**Prompt:**
Copy the listing from its first line through the line containing "Najem in rezervacija", renaming "Wiadomości" to "Aktualności" and leaving everything else unchanged.

**Data shown:**
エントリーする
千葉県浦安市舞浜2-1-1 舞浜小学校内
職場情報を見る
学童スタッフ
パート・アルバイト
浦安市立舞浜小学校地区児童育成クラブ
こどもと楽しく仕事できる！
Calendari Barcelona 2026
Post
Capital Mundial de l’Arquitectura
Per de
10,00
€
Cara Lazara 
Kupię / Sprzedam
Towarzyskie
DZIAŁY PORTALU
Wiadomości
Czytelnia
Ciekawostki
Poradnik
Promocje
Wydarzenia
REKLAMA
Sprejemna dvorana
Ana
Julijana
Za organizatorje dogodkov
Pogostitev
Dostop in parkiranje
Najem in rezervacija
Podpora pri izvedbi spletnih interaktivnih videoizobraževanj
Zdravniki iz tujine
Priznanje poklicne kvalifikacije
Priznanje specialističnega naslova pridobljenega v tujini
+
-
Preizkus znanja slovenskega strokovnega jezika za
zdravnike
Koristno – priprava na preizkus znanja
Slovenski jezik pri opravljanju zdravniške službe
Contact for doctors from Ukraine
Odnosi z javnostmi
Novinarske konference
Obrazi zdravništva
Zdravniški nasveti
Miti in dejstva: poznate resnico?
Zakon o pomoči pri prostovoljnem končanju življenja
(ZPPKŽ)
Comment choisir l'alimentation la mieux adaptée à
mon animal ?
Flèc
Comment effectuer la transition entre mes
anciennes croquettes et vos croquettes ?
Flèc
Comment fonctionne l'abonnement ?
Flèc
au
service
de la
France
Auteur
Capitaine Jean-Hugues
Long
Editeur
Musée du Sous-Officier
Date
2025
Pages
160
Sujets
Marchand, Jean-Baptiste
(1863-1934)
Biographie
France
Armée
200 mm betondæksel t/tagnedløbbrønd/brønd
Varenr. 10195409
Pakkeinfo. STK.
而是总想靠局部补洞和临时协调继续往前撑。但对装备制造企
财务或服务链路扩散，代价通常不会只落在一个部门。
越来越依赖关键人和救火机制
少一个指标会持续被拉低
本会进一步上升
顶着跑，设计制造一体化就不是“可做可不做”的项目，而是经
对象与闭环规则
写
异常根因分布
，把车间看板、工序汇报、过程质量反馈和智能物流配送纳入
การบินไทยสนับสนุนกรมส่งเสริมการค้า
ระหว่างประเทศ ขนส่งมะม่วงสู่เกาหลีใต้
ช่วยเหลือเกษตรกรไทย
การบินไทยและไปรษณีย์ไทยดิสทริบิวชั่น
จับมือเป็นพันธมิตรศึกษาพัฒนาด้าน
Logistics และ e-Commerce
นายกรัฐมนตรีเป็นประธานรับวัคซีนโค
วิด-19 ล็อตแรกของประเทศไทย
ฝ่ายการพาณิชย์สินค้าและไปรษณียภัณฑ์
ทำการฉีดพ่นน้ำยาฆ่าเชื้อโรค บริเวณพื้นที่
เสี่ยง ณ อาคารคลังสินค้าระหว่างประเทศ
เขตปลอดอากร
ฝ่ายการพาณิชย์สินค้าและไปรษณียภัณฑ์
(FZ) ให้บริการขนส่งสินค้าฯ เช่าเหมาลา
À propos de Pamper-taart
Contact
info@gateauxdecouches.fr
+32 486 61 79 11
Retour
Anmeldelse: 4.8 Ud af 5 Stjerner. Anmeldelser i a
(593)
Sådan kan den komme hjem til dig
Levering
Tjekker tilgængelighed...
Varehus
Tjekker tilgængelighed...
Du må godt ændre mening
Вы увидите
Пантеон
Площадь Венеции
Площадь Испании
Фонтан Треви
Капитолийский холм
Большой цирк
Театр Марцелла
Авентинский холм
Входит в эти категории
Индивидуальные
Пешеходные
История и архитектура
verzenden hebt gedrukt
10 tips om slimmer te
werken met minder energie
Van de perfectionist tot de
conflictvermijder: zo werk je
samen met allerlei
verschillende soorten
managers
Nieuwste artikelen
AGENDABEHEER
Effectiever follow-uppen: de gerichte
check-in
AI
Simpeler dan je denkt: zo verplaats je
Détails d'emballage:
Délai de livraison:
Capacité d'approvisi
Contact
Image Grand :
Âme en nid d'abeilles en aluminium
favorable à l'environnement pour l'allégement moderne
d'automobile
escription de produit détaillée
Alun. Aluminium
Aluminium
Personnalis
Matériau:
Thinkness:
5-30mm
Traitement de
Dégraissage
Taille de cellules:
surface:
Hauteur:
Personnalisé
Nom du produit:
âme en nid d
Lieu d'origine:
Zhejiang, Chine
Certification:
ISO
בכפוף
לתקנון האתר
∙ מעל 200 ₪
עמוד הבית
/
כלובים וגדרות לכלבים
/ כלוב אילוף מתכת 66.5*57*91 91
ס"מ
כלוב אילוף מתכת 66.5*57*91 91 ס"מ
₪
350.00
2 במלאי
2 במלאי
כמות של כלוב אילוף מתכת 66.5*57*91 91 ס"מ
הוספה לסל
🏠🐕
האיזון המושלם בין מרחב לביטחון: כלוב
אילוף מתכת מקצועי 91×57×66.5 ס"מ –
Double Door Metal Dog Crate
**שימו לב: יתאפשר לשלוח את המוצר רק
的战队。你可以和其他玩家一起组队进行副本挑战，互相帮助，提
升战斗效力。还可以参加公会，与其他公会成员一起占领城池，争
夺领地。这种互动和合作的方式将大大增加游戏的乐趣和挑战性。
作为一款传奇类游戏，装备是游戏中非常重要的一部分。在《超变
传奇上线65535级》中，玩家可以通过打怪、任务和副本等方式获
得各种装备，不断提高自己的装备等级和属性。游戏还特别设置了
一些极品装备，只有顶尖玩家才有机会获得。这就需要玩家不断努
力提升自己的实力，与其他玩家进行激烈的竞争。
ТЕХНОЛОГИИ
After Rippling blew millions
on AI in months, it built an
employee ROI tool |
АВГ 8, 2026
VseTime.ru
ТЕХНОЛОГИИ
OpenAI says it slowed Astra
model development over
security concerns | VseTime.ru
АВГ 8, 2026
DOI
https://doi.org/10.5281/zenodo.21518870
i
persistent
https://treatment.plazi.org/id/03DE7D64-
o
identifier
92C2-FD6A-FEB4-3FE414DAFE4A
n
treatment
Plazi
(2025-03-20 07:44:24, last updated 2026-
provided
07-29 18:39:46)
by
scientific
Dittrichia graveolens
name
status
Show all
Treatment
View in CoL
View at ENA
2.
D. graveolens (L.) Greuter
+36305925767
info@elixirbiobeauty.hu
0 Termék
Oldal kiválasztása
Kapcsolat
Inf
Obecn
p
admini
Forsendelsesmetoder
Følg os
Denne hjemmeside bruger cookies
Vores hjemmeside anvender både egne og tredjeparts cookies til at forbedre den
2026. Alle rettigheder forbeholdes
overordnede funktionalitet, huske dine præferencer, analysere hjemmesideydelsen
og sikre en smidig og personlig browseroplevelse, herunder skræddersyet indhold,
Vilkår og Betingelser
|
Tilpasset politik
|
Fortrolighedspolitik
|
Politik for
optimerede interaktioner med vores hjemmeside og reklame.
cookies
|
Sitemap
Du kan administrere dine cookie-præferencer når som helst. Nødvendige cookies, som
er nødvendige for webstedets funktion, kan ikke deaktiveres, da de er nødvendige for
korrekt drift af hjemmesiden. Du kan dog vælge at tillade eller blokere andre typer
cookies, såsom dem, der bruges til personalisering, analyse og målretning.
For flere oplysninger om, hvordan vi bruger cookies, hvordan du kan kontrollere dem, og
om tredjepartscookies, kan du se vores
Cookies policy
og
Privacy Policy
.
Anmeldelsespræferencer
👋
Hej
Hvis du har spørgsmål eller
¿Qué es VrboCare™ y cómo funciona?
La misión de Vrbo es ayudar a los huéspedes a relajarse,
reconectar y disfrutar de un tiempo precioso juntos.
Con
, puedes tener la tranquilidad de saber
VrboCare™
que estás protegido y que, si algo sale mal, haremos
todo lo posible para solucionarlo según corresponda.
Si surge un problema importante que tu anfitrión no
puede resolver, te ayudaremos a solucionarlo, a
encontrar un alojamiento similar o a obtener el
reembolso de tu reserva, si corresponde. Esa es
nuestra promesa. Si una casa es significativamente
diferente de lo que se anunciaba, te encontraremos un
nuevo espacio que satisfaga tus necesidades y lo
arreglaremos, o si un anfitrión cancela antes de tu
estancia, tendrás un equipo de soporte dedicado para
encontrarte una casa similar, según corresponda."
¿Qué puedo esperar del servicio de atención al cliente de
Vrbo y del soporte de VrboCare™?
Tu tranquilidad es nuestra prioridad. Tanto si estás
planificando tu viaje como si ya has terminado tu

**Expected answer:**
エントリーする
千葉県浦安市舞浜2-1-1 舞浜小学校内
職場情報を見る
学童スタッフ
パート・アルバイト
浦安市立舞浜小学校地区児童育成クラブ
こどもと楽しく仕事できる！
Calendari Barcelona 2026
Post
Capital Mundial de l’Arquitectura
Per de
10,00
€
Cara Lazara 
Kupię / Sprzedam
Towarzyskie
DZIAŁY PORTALU
Aktualności
Czytelnia
Ciekawostki
Poradnik
Promocje
Wydarzenia
REKLAMA
Sprejemna dvorana
Ana
Julijana
Za organizatorje dogodkov
Pogostitev
Dostop in parkiranje
Najem in rezervacija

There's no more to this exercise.